Alors se produisent des phénomènes lamentables. La lâcheté se déguise en énergie, le suicide en vitalité, le meurtre en justice. Le mépris et la haine de l’Autre semblent de règle. Ils supplantent le respect que la Bible hébraïque, les Évangiles comme le Coran ordonnent pourtant si clairement : le fanatisme s’appuie sur l’ignorance. L’esprit du Mal habite ces prétendus religieux qui émettent des fatwas appelant à tuer les Américains et les Juifs, comme il habite tel prêtre catholique de ma connaissance qui, sans avoir ouvert le Coran, identifie l’Islam au Mal, ou encore ces extrémistes juifs qui ont assassiné Yitzhak Rabin et crient « Mort aux Arabes ! » lors des manifestations – mais connaissent-ils le judaïsme ?

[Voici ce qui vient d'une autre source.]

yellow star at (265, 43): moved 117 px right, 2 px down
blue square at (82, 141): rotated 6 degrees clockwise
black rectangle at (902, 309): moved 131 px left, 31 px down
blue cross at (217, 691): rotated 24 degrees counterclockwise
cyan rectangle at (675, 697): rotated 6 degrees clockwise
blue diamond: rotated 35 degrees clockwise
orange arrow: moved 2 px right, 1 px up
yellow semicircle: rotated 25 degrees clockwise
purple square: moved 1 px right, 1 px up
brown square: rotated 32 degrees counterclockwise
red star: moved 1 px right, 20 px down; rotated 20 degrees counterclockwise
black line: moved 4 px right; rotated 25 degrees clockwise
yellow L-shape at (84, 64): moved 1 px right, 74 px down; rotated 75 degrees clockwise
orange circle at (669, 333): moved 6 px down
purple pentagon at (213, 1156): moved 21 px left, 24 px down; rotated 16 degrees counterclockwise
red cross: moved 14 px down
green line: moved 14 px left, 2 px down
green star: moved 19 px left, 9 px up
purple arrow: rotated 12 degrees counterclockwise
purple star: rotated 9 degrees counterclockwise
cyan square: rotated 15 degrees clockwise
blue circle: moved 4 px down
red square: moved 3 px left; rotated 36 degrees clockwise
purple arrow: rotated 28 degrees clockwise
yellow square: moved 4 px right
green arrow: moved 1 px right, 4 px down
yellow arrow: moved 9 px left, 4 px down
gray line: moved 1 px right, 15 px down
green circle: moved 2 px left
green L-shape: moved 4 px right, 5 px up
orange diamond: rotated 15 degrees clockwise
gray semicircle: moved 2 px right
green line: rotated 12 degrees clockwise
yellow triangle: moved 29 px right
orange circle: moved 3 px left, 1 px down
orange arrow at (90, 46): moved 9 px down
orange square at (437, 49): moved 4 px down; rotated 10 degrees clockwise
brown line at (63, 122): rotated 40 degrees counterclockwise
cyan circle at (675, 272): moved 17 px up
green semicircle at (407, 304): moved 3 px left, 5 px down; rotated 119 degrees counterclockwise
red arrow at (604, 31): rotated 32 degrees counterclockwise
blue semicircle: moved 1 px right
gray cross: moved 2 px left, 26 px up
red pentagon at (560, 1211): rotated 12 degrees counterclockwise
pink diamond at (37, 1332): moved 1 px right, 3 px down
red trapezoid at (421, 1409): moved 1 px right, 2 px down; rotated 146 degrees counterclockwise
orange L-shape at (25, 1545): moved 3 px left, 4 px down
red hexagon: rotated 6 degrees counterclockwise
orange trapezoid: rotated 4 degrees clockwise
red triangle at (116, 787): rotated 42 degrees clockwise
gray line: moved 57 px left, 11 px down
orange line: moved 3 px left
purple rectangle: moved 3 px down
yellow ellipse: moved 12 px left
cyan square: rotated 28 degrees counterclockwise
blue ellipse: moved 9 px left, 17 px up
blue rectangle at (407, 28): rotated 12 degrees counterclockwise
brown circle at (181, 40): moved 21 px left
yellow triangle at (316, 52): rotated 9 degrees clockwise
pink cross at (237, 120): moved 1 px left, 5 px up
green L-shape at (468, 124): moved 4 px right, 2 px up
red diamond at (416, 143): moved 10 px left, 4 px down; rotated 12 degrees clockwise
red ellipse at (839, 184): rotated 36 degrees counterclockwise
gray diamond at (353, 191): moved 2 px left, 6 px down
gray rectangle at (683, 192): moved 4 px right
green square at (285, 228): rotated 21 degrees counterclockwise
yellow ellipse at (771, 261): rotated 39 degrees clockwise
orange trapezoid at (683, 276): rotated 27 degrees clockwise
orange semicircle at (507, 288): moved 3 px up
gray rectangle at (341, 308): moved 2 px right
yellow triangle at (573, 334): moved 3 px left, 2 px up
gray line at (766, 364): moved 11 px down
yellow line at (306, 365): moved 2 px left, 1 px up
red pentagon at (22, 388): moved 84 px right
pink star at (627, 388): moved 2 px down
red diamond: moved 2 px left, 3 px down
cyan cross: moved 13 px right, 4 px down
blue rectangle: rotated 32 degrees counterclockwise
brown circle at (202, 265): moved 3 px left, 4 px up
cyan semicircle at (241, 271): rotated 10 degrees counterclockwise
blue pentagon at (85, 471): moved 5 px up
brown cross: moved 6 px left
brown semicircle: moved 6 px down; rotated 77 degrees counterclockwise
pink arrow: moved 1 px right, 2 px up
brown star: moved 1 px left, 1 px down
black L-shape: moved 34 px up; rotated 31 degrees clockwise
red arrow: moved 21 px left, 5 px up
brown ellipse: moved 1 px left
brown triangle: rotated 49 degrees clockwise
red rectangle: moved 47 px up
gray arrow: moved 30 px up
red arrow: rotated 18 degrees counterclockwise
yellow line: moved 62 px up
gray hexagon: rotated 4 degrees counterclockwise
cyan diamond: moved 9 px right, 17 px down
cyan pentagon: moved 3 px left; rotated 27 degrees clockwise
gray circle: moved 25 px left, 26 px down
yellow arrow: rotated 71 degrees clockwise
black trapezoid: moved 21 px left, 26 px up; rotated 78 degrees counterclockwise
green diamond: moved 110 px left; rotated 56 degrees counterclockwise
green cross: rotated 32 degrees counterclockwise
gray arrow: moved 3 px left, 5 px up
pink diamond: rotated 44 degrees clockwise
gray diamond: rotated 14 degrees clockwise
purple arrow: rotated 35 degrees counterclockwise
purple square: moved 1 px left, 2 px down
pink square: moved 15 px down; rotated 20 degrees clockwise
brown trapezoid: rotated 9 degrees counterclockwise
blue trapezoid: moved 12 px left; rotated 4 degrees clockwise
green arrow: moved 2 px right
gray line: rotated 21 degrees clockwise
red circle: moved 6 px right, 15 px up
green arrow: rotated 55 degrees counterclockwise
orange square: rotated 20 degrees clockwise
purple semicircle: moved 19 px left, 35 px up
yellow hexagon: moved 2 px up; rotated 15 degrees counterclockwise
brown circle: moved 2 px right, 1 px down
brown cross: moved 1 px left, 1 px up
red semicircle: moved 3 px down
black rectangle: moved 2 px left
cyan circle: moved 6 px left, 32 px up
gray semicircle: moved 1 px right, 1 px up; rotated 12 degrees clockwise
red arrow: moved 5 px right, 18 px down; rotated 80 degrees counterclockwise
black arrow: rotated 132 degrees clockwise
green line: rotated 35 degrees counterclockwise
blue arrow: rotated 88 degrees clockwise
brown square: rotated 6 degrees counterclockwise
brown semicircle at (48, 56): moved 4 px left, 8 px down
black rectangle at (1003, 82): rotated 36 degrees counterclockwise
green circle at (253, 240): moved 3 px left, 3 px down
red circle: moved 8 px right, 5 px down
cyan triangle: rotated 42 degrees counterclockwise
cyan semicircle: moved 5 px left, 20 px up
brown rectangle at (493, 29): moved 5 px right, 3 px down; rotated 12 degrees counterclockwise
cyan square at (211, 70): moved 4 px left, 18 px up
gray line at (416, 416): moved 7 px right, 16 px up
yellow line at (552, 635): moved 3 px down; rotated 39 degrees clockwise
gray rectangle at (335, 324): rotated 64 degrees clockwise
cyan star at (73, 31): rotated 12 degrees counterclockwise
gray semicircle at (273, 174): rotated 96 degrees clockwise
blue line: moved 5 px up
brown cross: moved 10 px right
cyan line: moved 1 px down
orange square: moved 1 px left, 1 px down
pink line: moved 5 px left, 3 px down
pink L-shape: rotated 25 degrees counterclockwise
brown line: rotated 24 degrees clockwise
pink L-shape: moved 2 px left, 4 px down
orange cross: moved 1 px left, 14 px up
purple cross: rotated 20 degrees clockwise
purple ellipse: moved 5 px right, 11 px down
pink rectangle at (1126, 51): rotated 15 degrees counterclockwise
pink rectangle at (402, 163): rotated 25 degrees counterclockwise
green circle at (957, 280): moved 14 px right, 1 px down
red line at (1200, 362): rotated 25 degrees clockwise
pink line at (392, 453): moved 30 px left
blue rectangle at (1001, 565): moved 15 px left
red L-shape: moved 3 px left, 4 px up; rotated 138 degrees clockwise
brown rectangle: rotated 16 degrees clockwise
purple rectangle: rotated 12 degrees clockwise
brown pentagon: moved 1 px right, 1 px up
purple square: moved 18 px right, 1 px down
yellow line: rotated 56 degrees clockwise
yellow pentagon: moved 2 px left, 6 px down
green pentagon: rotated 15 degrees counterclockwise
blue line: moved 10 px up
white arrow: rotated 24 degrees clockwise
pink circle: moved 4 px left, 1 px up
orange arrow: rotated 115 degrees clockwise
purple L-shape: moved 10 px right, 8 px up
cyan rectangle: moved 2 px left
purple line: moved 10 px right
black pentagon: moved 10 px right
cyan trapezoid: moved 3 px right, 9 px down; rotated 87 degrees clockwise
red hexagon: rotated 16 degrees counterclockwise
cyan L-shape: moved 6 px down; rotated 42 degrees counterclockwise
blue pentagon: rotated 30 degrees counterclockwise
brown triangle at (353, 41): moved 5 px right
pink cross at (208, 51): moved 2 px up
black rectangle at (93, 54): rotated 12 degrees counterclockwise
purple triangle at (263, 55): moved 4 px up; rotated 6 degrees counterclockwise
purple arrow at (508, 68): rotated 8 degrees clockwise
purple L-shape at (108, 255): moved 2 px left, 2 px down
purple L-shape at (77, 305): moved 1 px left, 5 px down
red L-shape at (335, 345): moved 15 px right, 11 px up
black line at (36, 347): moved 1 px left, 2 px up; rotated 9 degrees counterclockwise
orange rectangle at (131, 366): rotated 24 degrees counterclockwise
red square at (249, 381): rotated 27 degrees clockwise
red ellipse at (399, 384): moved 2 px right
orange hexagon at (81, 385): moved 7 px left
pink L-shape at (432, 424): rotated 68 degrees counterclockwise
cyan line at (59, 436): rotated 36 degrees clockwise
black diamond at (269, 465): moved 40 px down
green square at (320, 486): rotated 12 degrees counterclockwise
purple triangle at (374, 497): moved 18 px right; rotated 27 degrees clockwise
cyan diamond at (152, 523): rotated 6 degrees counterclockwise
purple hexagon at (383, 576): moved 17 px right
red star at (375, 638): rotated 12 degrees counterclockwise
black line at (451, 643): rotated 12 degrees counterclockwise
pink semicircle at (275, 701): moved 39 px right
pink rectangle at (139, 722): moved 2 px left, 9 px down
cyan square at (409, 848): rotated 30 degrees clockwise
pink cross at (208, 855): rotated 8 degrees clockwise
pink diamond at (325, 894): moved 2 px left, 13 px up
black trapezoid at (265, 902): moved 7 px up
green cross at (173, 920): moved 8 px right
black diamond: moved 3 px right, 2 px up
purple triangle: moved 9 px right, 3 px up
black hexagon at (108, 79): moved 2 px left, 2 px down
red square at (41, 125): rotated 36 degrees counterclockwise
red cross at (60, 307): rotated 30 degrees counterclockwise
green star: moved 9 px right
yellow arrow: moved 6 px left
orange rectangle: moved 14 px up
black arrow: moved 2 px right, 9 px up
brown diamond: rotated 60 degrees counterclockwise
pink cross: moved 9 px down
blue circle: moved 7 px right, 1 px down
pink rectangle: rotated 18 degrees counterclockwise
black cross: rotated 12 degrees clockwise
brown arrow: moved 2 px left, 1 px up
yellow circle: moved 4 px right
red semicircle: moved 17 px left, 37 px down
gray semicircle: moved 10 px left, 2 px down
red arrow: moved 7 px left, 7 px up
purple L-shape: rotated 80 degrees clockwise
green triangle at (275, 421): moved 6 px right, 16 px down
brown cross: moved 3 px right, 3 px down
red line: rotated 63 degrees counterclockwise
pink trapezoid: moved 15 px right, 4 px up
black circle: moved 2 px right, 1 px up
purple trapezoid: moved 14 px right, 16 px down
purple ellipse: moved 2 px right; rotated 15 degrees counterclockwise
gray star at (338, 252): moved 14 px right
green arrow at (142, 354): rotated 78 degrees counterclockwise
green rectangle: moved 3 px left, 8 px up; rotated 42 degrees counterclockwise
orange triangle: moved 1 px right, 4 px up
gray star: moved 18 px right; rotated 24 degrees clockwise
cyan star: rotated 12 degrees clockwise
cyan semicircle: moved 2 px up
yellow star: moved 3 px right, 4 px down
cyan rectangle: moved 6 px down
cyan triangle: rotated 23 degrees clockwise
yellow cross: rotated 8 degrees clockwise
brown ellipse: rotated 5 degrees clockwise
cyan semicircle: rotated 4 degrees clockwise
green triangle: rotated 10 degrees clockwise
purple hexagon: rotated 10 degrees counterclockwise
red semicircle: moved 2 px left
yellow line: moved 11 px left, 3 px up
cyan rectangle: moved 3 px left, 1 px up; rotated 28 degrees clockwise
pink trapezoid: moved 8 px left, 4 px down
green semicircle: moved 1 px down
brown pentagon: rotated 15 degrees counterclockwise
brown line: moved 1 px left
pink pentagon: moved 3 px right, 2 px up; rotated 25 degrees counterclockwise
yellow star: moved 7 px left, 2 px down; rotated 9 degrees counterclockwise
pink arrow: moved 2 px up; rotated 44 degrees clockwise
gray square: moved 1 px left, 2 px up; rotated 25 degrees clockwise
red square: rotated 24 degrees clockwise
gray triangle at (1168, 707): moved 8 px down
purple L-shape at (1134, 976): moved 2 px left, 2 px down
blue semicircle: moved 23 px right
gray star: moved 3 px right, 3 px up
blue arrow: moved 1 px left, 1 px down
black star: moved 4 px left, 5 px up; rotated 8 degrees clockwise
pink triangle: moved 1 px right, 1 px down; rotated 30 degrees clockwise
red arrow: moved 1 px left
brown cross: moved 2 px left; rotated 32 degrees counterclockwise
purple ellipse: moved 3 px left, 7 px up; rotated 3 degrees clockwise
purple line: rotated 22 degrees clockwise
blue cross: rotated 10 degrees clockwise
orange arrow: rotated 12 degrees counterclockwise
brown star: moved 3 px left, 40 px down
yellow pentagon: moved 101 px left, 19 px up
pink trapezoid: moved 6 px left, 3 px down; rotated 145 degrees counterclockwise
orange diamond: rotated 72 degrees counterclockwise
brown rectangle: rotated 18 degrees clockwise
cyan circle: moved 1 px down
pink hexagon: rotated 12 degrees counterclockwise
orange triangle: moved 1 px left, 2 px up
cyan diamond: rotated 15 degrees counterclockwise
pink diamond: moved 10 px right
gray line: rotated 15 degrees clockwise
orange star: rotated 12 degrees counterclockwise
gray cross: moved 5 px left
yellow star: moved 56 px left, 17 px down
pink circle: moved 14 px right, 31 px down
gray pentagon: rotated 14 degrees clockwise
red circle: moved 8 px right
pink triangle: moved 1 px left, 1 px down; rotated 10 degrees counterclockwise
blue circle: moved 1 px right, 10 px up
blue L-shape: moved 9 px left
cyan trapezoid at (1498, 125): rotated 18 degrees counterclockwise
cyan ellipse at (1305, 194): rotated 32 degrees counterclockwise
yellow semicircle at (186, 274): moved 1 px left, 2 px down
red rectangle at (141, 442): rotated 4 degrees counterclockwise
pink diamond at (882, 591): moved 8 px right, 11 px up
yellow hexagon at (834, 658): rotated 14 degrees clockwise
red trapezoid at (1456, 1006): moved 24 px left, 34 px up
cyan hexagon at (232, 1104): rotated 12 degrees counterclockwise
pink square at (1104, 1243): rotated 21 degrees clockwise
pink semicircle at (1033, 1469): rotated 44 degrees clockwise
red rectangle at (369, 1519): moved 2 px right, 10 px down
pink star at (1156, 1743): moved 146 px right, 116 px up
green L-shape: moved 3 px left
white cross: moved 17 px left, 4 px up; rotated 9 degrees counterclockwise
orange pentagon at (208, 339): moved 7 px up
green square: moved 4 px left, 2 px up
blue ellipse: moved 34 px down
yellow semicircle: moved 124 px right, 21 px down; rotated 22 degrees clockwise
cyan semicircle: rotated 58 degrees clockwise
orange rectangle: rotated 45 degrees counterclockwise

[1] Bossuet (1627-1704) a exposé la doctrine cléricale qui place le « simple » fidèle au bas de la hiérarchie.

[2] La pornographie, c’est la représentation visuelle du travail des prostituées (πορνη, γραφειν).

[3] André Gide (1869-1951), in Les nourritures terrestres (1897).

[4] Eric Hazan, L’invention de Paris, Seuil 2002, p. 370.

[5] Elie Benamozegh (1822-1900), Israël et l’humanité, Albin Michel 1961.

[6] Christoph Luxenberg, Die syro-aramäische Lesart des Koran, Das Arabische Buch, 2000.